- **TASK**
Please return every line of the records below that contains the word "unique".

- **EXCERPTED DATA**
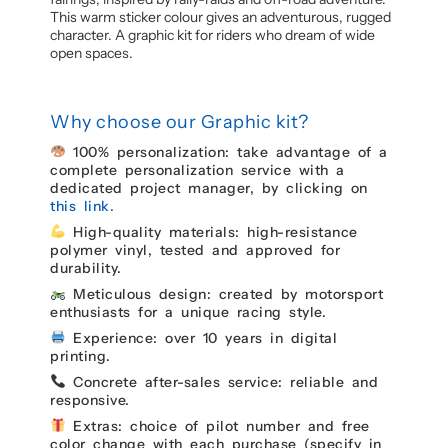
This warm sticker colour gives an adventurous, rugged
character. A graphic kit for riders who dream of wide
open spaces.
Why choose our Graphic kit?
100% personalization: take advantage of a
complete personalization service with a
dedicated project manager, by clicking on
this link.
High-quality materials: high-resistance
polymer vinyl, tested and approved for
durability.
Meticulous design: created by motorsport
enthusiasts for a unique racing style.
Experience: over 10 years in digital
printing.
Concrete after-sales service: reliable and
responsive.
Extras: choice of pilot number and free
color change with each purchase (specify in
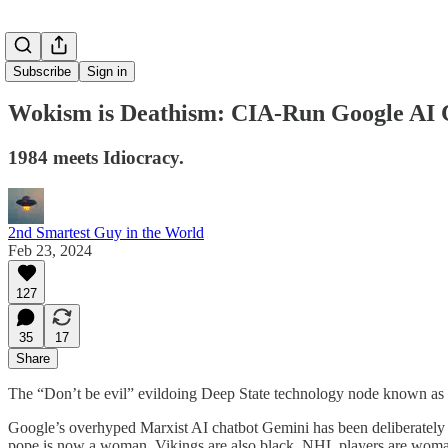
Subscribe
Sign in
Wokism is Deathism: CIA-Run Google AI Ch
1984 meets Idiocracy.
2nd Smartest Guy in the World
Feb 23, 2024
127
35
17
Share
The “Don’t be evil” evildoing Deep State technology node known as G
Google’s overhyped Marxist AI chatbot Gemini has been deliberately p
pope is now a woman, Vikings are also black, NHL players are woman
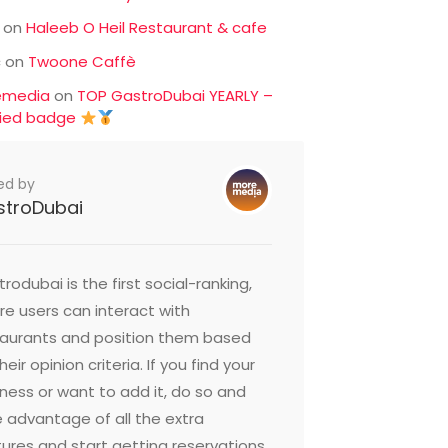
on
Haleeb O Heil Restaurant & cafe
c
on
Twoone Caffè
emedia
on
TOP GastroDubai YEARLY –
fied badge
ed by
stroDubai
rodubai is the first social-ranking,
e users can interact with
taurants and position them based
heir opinion criteria. If you find your
ness or want to add it, do so and
 advantage of all the extra
ures and start getting reservations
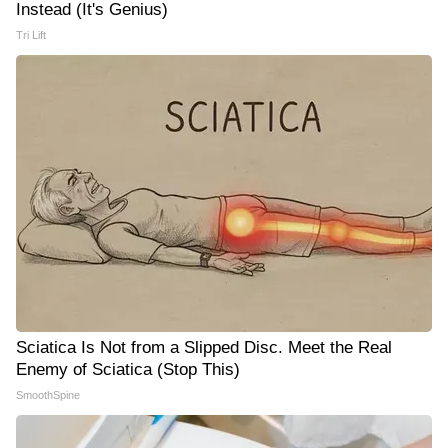
Instead (It's Genius)
Tri Lift
Sciatica Is Not from a Slipped Disc. Meet the Real
Enemy of Sciatica (Stop This)
SmoothSpine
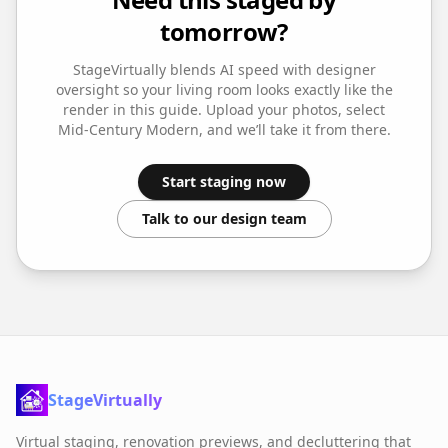
tomorrow?
StageVirtually blends AI speed with designer
oversight so your
living room
looks exactly like the
render in this guide. Upload your photos, select
Mid-Century Modern
, and we’ll take it from there.
Start staging now
Talk to our design team
StageVirtually
Virtual staging, renovation previews, and decluttering that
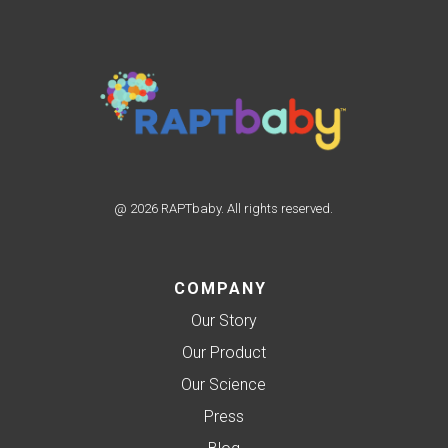
@ 2026 RAPTbaby. All rights reserved.
COMPANY
Our Story
Our Product
Our Science
Press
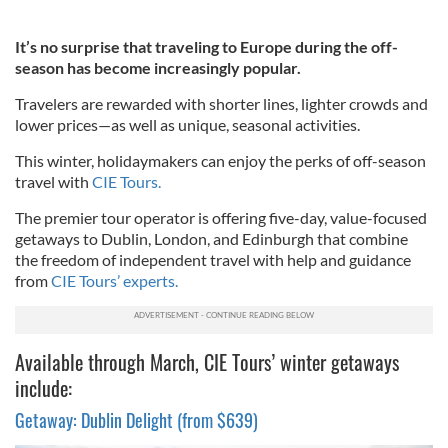
It’s no surprise that traveling to Europe during the off-
season has become increasingly popular.
Travelers are rewarded with shorter lines, lighter crowds and
lower prices—as well as unique, seasonal activities.
This winter, holidaymakers can enjoy the perks of off-season
travel with
CIE Tours.
The premier tour operator is offering five-day, value-focused
getaways to Dublin, London, and Edinburgh that combine
the freedom of independent travel with help and guidance
from
CIE Tours’ experts.
Available through March, CIE Tours’ winter getaways
include:
Getaway: Dublin Delight (from $639)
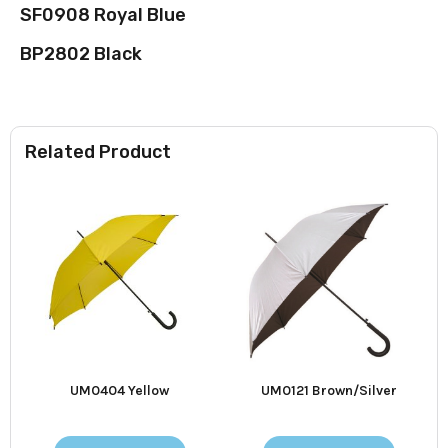
SF0908 Royal Blue
BP2802 Black
Related Product
UM0404 Yellow
UM0121 Brown/Silver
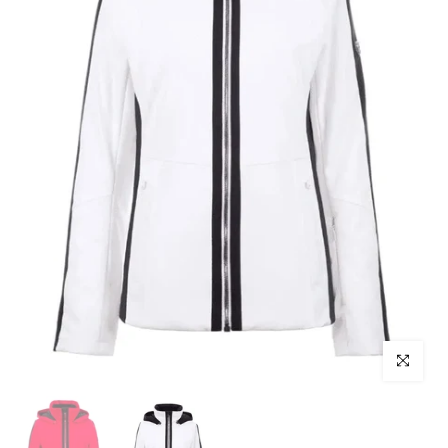
Click to enl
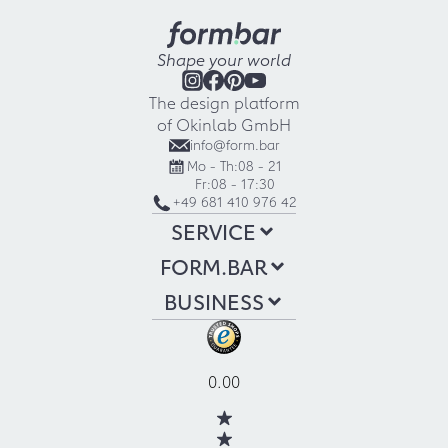
Shape your world
The design platform
of Okinlab GmbH
info@form.bar
Mo - Th:
08 - 21
Fr:
08 - 17:30
+49 681 410 976 42
SERVICE
FORM.BAR
BUSINESS
0.00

- **WRITTEN ANSWER**
enthusiasts for a unique racing style.
lower prices—as well as unique, seasonal activities.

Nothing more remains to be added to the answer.